Ah, Imperial propaganda never ceases to amaze me. But, I have survived their attacks before, and will do so again.
And for those who are interested, my mad scientists have almost perfected the formula for Mountain Dew Code Red sprinkles. They should be even more addicti...er...tasty than any other sprinkles that have come before.
And I was so hoping for the Jedi sprinkles...I was going to add them to my Pit of Carkoon, Carkoon being my cat and the pit...well, kitty needs some new litter.
I dunno about giving myself another addiction...I'm still trying to kick the habit of wanton destruction and being evil.
Does it come in Coconut flavor?
Everyone not trying to rip you off knows that they are gathered from fallen Jedi. Why do you think they are so quick to burn the bodies of Jedi who do not disappear?
There are perfectly acceptable alternative sprinkle products on the market. Synth-O-Sprinkles are proven to taste just like the real thing only without all the death involved with real sprinkles.
I have to disagree with you there. No synth anything can be as good as the original. Witness soy burgers and tofu hot dogs. *ecch!*
No, if I must deal in sprinkles, I'll take the real stuff....
unfortunately, i cant buy sprinkles here in the west coast, and a recent LA ordnance has banned them for possesion
It makes no difference to me what the sprinkles are made of. Jedi, sugar, ewoks...I don't care as long as I get paid.
Now, you better get cracking on the Code Red sprinkles Minacia. I have a feeling that is going to be one hot item. And the sooner I get them, the less chance we have of Imperials cracking down (you don't scare me Jedireject).
I gotta agree with you Jace! The Code Red sprinkles will be a very hot seller. I ain't afraid of Jedireject either.
You see!!! You see!!!
I don't care as long as I get paid.
Money, that is the only thing sprinkle smugglers care about. They don't care about your life.

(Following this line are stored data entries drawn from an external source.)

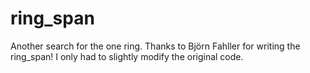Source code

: # ring_span

Another search for the one ring.
Thanks to Björn Fahller for writing the ring_span! I only had to slightly modify the original code.
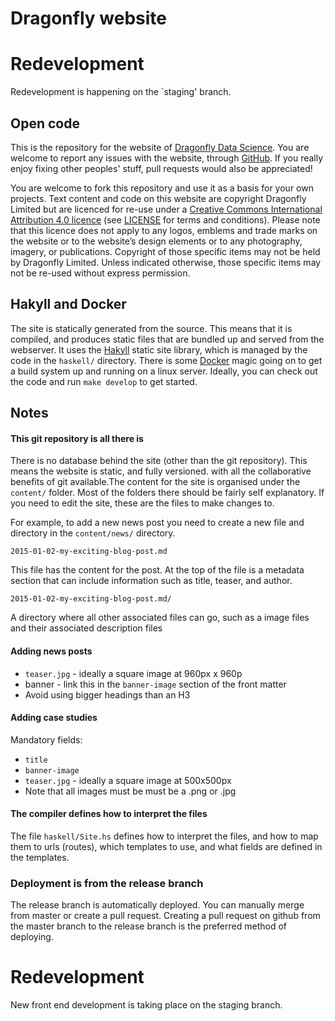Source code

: # Dragonfly website

# Redevelopment

Redevelopment is happening on the `staging' branch.

## Open code

This is the repository for the website of [Dragonfly Data Science](http://www.dragonfly.co.nz). You are welcome to report any issues with the website, through [GitHub](https://github.com/dragonfly-science/website/issues). If you really enjoy fixing other peoples' stuff, pull requests would also be appreciated!

You are welcome to fork this repository and use it as a basis for your own projects. Text content
and code on this website are copyright Dragonfly Limited but are licenced for re-use under a [Creative Commons International Attribution 4.0 licence](https://creativecommons.org/licenses/by/4.0/) (see [LICENSE](https://github.com/dragonfly-science/website/blob/master/LICENSE) for terms and conditions). Please note that this
licence does not apply to any logos, emblems and trade marks on the website or
to the website’s design elements or to any photography, imagery, or publications.
Copyright of those specific items may not be held by Dragonfly Limited. Unless indicated
otherwise, those specific items may not be re-used without express permission.

## Hakyll and Docker

The site is statically generated from the source. This means that it is compiled,
and produces static files that are bundled up and served from the webserver. It uses the [Hakyll](http://jaspervdj.be/hakyll/index.html) static site library,
which is managed by the code in the `haskell/` directory. There is some [Docker](http://www.docker.com)
magic going on to get a build system up and running on a linux server. Ideally, you can check out the
code and run `make develop` to get started.

## Notes

#### This git repository is all there is

There is no database behind the site (other than the git repository). This means the website is static, and fully versioned. with all the collaborative benefits of git available.The content for the site is organised under the `content/` folder. Most of the folders there should be fairly self explanatory. If you need to edit the site,
these are the files to make changes to.

For example, to add a new news post you need to create a new file and directory
in the `content/news/` directory.

`2015-01-02-my-exciting-blog-post.md`

This file has the content for the post. At the top of the file is a metadata section that can include information such as title, teaser, and author.

`2015-01-02-my-exciting-blog-post.md/`

A directory where all other associated files can go, such as a image files and their associated description files

#### Adding news posts

- `teaser.jpg` - ideally a square image at 960px x 960p
- banner - link this in the `banner-image` section of the front matter
- Avoid using bigger headings than an H3

#### Adding case studies

Mandatory fields:

- `title`
- `banner-image`
- `teaser.jpg` - ideally a square image at 500x500px
- Note that all images must be must be a .png or .jpg

#### The compiler defines how to interpret the files

The file `haskell/Site.hs` defines how to interpret the files, and how to map
them to urls (routes), which templates to use, and what fields are defined
in the templates.

### Deployment is from the release branch

The release branch is automatically deployed. You can manually merge from master or create a
pull request. Creating a pull request on github from the master branch to the release branch
is the preferred method of deploying.

# Redevelopment

New front end development is taking place on the staging branch.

You know the true meaning of the above words!! What they are really saying is:
I don't care about hurting people as long as I get paid.
I don't care about children suffering as long as I get paid.
I don't care about destroying the environment as long as I get paid.
I don't care about spotted tree owls as long as I get paid.
I don't care about being responsible for the deaths of thousands as long as I get paid.
I don't care about snapping the necks of innocent little bunny rabbits as long as I get paid.
You users just remember this the next time your in some seedy dark alley buying sprinkles.
Yo Jedireject, have some sprinkles and CALM DOWN. Sprinkles are not the cause of all of the galaxy's problems, The Empire is. Sprinkles are nothing but an aid in dealing with everyday stress and hassle. Sprinkles ain't hurting nobody. They make people feel good and some of us are able to make ends meet by helping people procure them.
I checked out the TFN website today. Amazing!!
So which of you sprinkle distributors is supplying them?? Judging by the opening page, it must have been a pretty large shipment!!
Bunny Rabbits??? Spotted Owls??? Man, I think you've been taking something far more hallucinitory than sprinkles. But yeah, otherwise I don't care as long as I get paid.
Just for the record, no furred, finned, or feathered creatures are harmed in my sprinkle trade. In fact, I donate a portion of my sprinkle profits to Galactic Friends of Animals.